By Nicholas Stix
The wimpy, anonymous author of the New York Post editorial below wrote, “It’s hard to imagine what [the murdered detectives’ children] will come to think of a society that is so obsessed with process that it has lost sight of simple justice.”
“Society” is not “obsessed with process”; not even judges are. Rather, judges who support black murderers—even, or particularly, when they murder black lawmen—deliberately use “process” and “proceduralism” as pretexts with which to serve evil, and thwart justice.
Does anyone honestly believe that a prosecutor once saying "has never been," instead of "was not," justified setting aside the death penalty? Because if you do, I have a great deal for you on a slightly used bridge.
How judges kill
July 3, 2010
New York Post
Eight people were shot -- two fatally -- in four separate incidents in Brooklyn Wednesday night.
Last month, 26 people were shot, three fatally, over the course of one weekend in Chicago -- grisly, but a marked improvement over the Windy City's previous weekend, when more than 50 were shot, with eight dying.
An argument for tougher gun control?
But New York City and Chicago already have some of the most stringent gun-control laws in America -- to no apparent good effect.
So perhaps the real issue is a fundamental cultural disrepect for the value of human life -- and not just on the street.
Rodney Andrews, 34, an NYPD undercover detective and seven-year police veteran is seen in this undated photo. Andrews was identified Wednesday, April 12, 2003, as being one of two detectives shot to death on Staten Island Monday night while engaged in a gun buying sting operation.
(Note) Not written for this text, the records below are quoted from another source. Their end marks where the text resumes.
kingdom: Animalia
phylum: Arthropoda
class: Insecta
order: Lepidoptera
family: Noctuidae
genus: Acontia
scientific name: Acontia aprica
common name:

Especially not just on the street.
Take Wednesday's absurd decision by a three-judge federal panel that rescued a notorious Staten Island cop-killer from an exceedingly rare -- but well-deserved -- death sentence.
The 2-1 decision by the US Second Circuit Court of Appeals was based on but a few words of a lengthy prosecutor's summation during the penalty phase of Ronell Wilson's trial, after he was convicted of murdering undercover cops James Nemorin and Rodney Andrews in 2003.
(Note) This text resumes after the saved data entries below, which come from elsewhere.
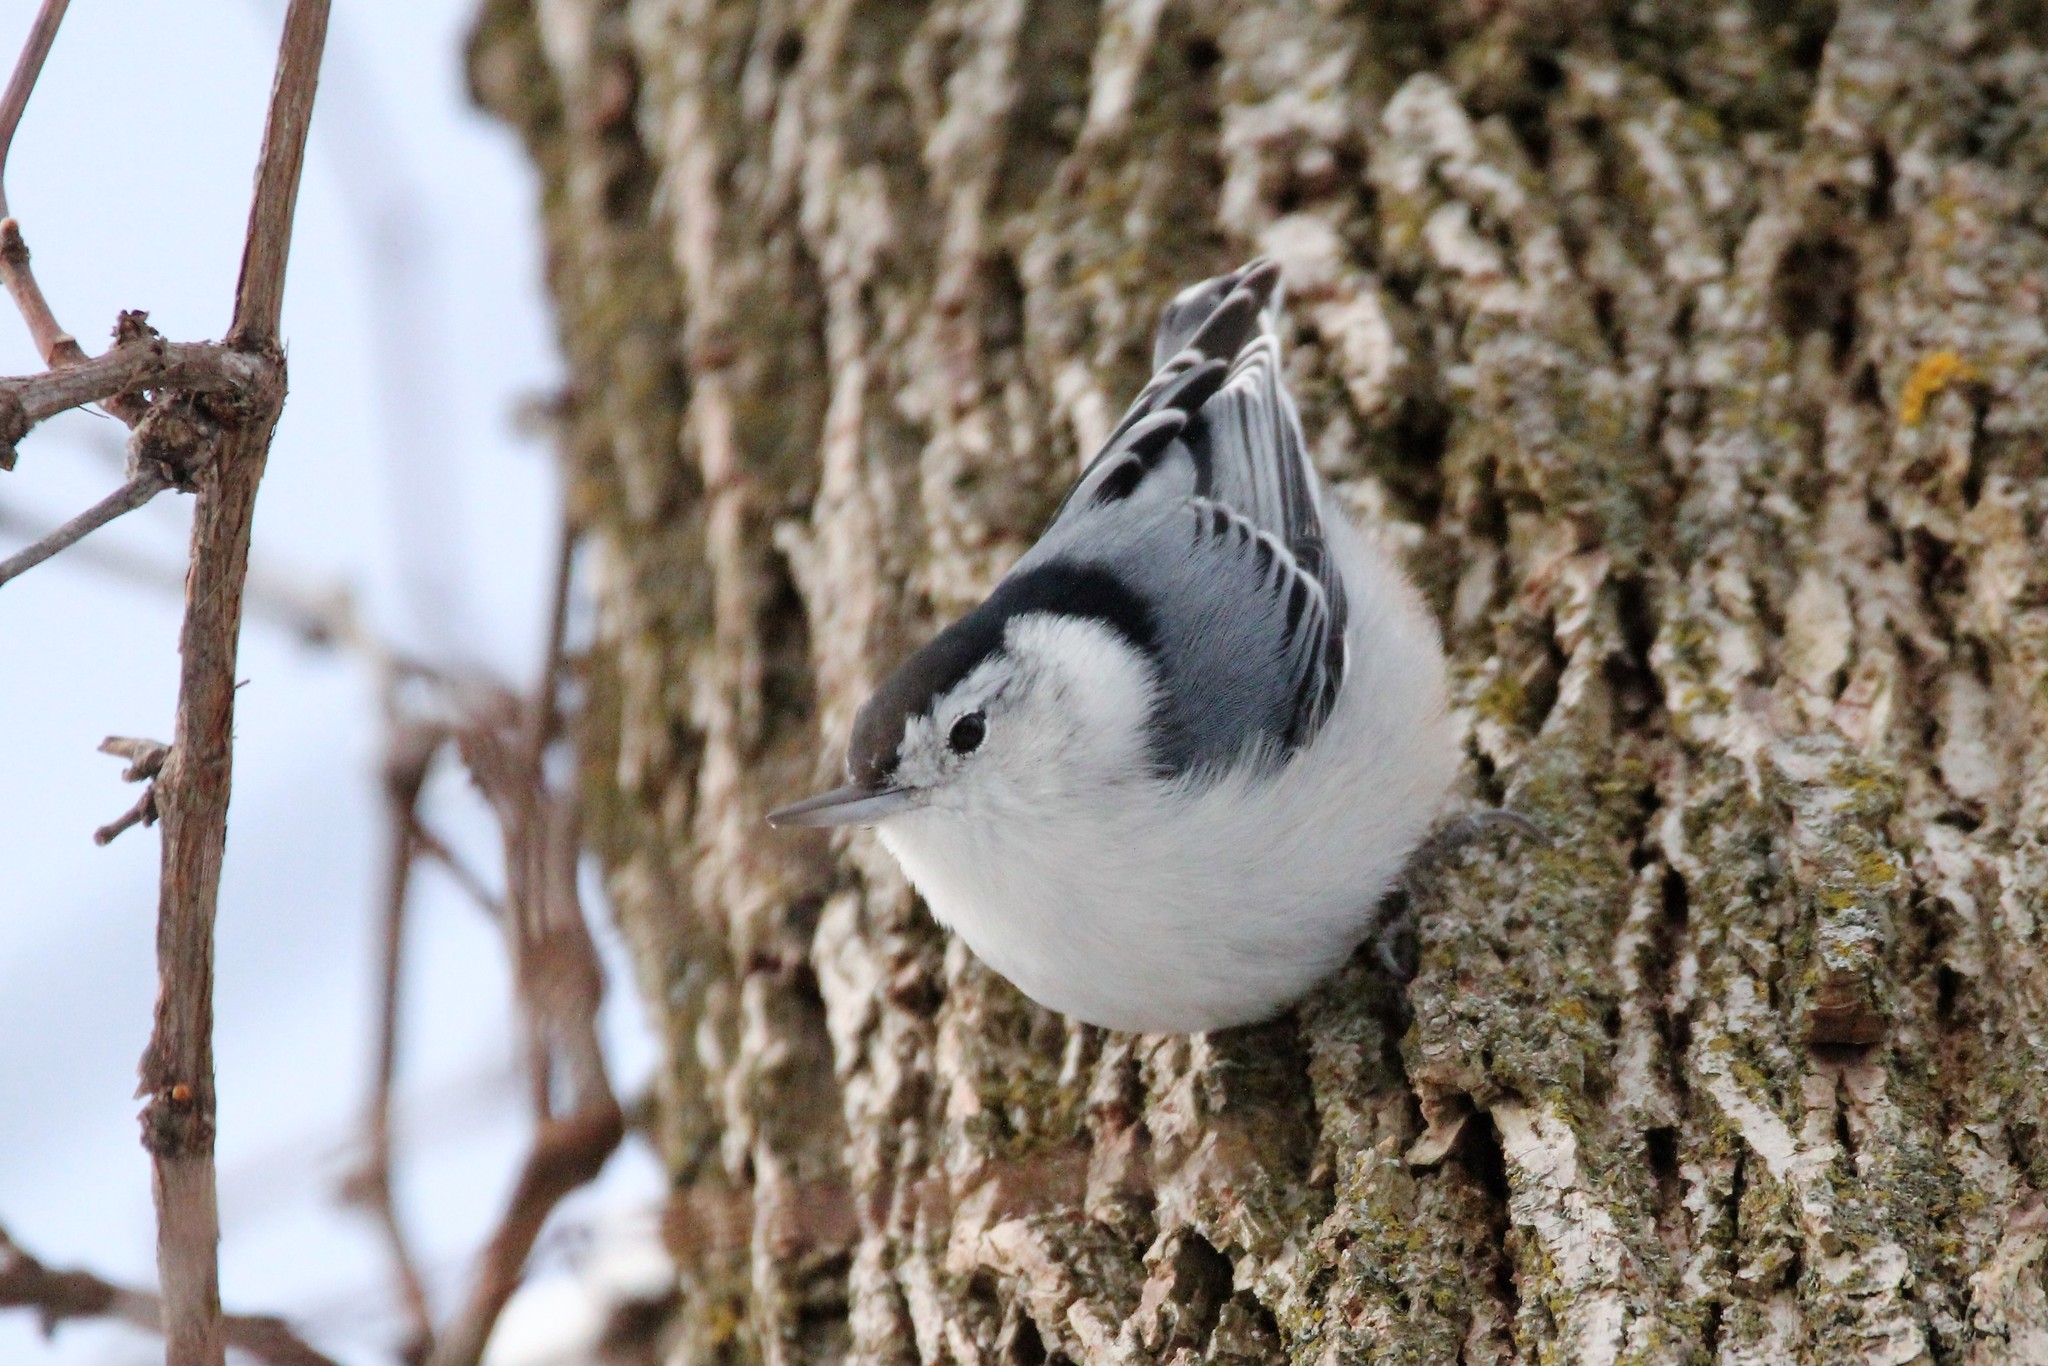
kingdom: Animalia
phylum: Chordata
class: Aves
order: Passeriformes
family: Sittidae
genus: Sitta
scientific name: Sitta carolinensis
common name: White-breasted nuthatch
Ironically enough, Nemorin and Andrews were attempting to enforce tough gun laws when Wilson coldly and deliberately executed them.
At issue was whether Wilson had genuinely expressed remorse for the killings after, as the trial judge put it, his guilt was "proved not merely beyond a reasonable doubt, but beyond all doubt."
Wilson, a lifelong career criminal, shot Nemorin in the head, even as the detective pleaded for his life.
When asked why he'd shot the cops, Wilson -- who reportedly was trying to win high esteem within his local Bloods gang -- replied: "I don't give a f--- about nobody."
This was the first time in more than half a century that federal prosecutors had successfully convinced a New York City jury to vote for a death sentence.
Indeed, the jury -- which the trial judge called "among the most attentive and serious I have ever seen" -- did so even after accepting most of the mitigating factors that Wilson's lawyers advanced; the penalty phase alone took nine days.
Yet the appeals judges voted to spare Wilson's life based on a few words in a trial record stretching thousands of pages -- part of their decision actually rested on the prosecutor having said "has never been" instead of "was not."
Detectives Nemorin and Andrews, it must be noted, left five young children between them.
It's hard to imagine what they will come to think of a society that is so obsessed with process that it has lost sight of simple justice.
Wilson callously murdered two cops, forfeiting his own right to life when he did so. But the court restored it.
That message won't be missed on the streets, where human life is held far too cheap already.
And that, not guns themselves, is the real problem.